Queste idee si sono rivelate drammaticamente false. Esse hanno creato una situazione di contrapposizione di quelle condizioni che possono essere vissute solo in sinergie e unità: “Noi insieme all'ambiente, noi insieme agli altri”. L'individuo che immagina di occupare il “centro” dell’universo deve distaccarsi da questa deleteria presunzione e riconoscersi creatura, cioè corpo-mente che non può vivere senza le cose. La creatura che pensa di dominare il suo ambiente distrugge se stessa. La crisi drammatica dell’ecosistema e del lavoro umano (due questioni che non si possono considerare disgiunte) richiede un cambiamento di prospettiva. Una produzione competitiva e sempre più automatizzata, sta distruggendo, insieme alla natura, il lavoro. In questo sistema, i produttori perdono il loro saper fare, i consumatori abbandonano il loro saper vivere.

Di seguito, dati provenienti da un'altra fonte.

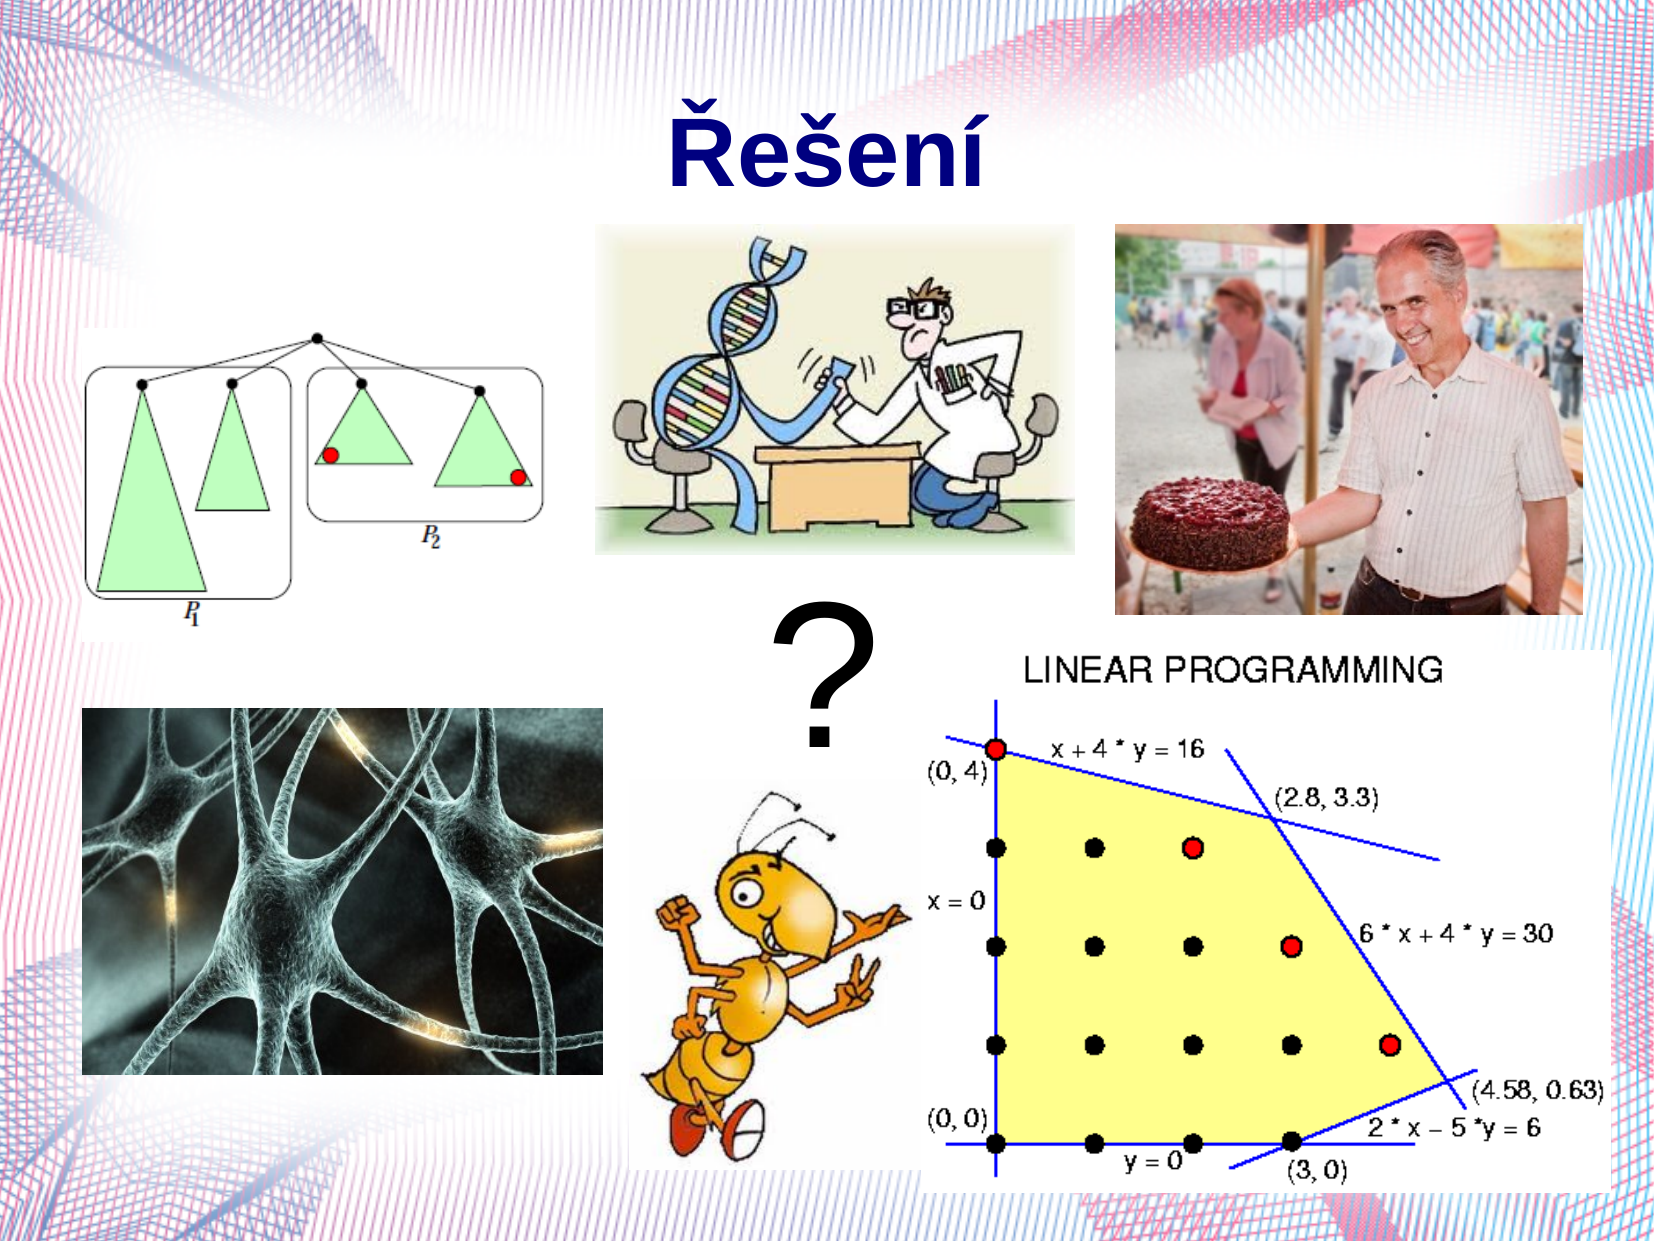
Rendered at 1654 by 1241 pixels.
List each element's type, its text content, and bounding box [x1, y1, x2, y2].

title Řešení [82, 49, 1571, 257]
picture [0, 0, 1654, 1241]
list ? [673, 558, 990, 779]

Non sarebbe però efficace una riflessione sui temi ecologici che facesse leva principalmente sulle paure, sulle minacce e sui disastri compiuti. Non serve al cambiamento indurre al panico, a causa dei rischi del presente e l’incertezza del futuro. È possibile, invece, fare ricorso alla forza del pensiero, all’azione coraggiosa e alle indicazioni delle buone prassi per imprimere un reale cambiamento di mentalità e di vita. È possibile pensare l’ecologia in termini planetari in rapporto ai tesori paesaggistici, biologici e umani da salvaguardare e al futuro delle nuove generazioni. Produttori e consumatori possono unirsi in una nuova sinergia di responsabilità che corregga l’uso consumistico delle cose e la perdita del lavoro. Ci sono altri modi di porsi davanti alla vita. Quella praticata finora non è l'unica maniera d’immaginare il mondo: si possono produrre altri pensieri, aprire altri stili di vita. Il tempo della crisi è anche momento creativo di domande feconde. Si possono sempre acquisire nuovi dati dalla ricerca scientifica e umana, senza tuttavia dimenticare le acquisizioni del passato.